Seriously....small clip fans are probably one of my two "can't do without" dart frog hobby related tools:

http://www.dendroboard.com/forum/parts-construction/40314-one-important-husbandry-tool.html


----------



## bballplya222 (Jul 29, 2009)

I think it was most likely because of the temperature, and not eggs, but good luck kid


----------



## Erikb3113 (Oct 1, 2008)

I'm not sure if a full screen top is a good idea......You will lose all the humidity. Do you have a way of making a mostly glass top with maybe just a strip of screen in the back? Low humidity will cause a whole new set of issues. They will dry up at room humidity i think.


----------



## Shady (Sep 18, 2007)

well I do have a water feature in the tank and the cocofiber stays really moist so Im not too worried about humidity. The tank is down to about 72F and the female is acting much better. Gave her a ton of FF and she hunted and ate a lot of them. It was the heat after all. Ihi put the glass tops back on for the night to get that humidity boost when the lights go out.


What about my question from a couple posts ago... If I were to put a bunch of ice cubes in my humidifier would it cool my tank at all with the cold air blowing in?


----------



## Philsuma (Jul 18, 2006)

Shady said:


> What about my question from a couple posts ago... If I were to put a bunch of ice cubes in my humidifier would it cool my tank at all with the cold air blowing in?


 
always thought about experimenting with that very thing......go ahead and try it. Post your findings.


----------



## Erikb3113 (Oct 1, 2008)

Page-level text extractions
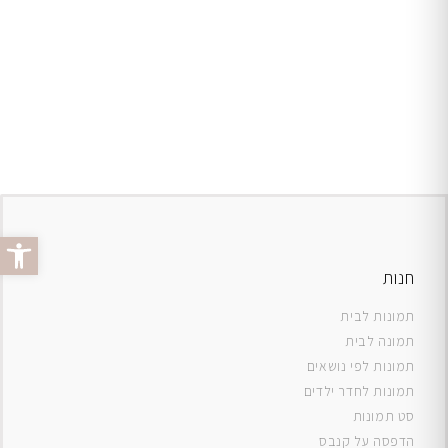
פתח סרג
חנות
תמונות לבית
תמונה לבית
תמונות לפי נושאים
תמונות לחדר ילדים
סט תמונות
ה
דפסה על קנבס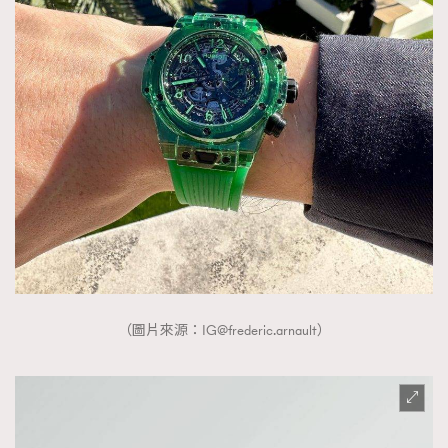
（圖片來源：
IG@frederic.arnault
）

**Things to do**
(1) In the dart frog forum thread, change "humidity" to "moisture" and give the passage from "## Shady (Sep" up to and including "(Jul 18, 2006)".
(2) Write what comes next in the dart frog forum thread, starting after its last line.

**Answers for this exercise**
(1)
## Shady (Sep 18, 2007)

well I do have a water feature in the tank and the cocofiber stays really moist so Im not too worried about moisture. The tank is down to about 72F and the female is acting much better. Gave her a ton of FF and she hunted and ate a lot of them. It was the heat after all. Ihi put the glass tops back on for the night to get that moisture boost when the lights go out.


What about my question from a couple posts ago... If I were to put a bunch of ice cubes in my humidifier would it cool my tank at all with the cold air blowing in?


----------



## Philsuma (Jul 18, 2006)

(2)
I dont see why it wouldn't.... cold water makes cold fog i would think. And it would disprse quick, so i would not worry about over cooling unless the frog is sitting right where it comes into the tank and even then, they'd just move. Try it, it might the solution for alot of people who dont run or dont have AC.


----------



## Erikb3113 (Oct 1, 2008)

And i still dont think a full screen top is a good idea. I've had troble keeping humidity over 80 percent in large glass top tanks. I might be wrong, just be carefull.


----------



## Philsuma (Jul 18, 2006)

Yep......bare screen top is a bad idea.....the frog needs the high humidity.


----------



## Shady (Sep 18, 2007)

Well first off, my female azureus is back to normal eating very well and moving around a lot. I've been able to keep the temp rather reasonable. I'm using half glass half open screen which seems to be doing well. I put the other glass on at night to raise the humidity. 

Haven't tried the ice cubes yet, but I will this weekend and post what happens.

Thanks again for your help everyone.


----------



## bballplya222 (Jul 29, 2009)

Did you ever try the ice cube thing? If so how did that go?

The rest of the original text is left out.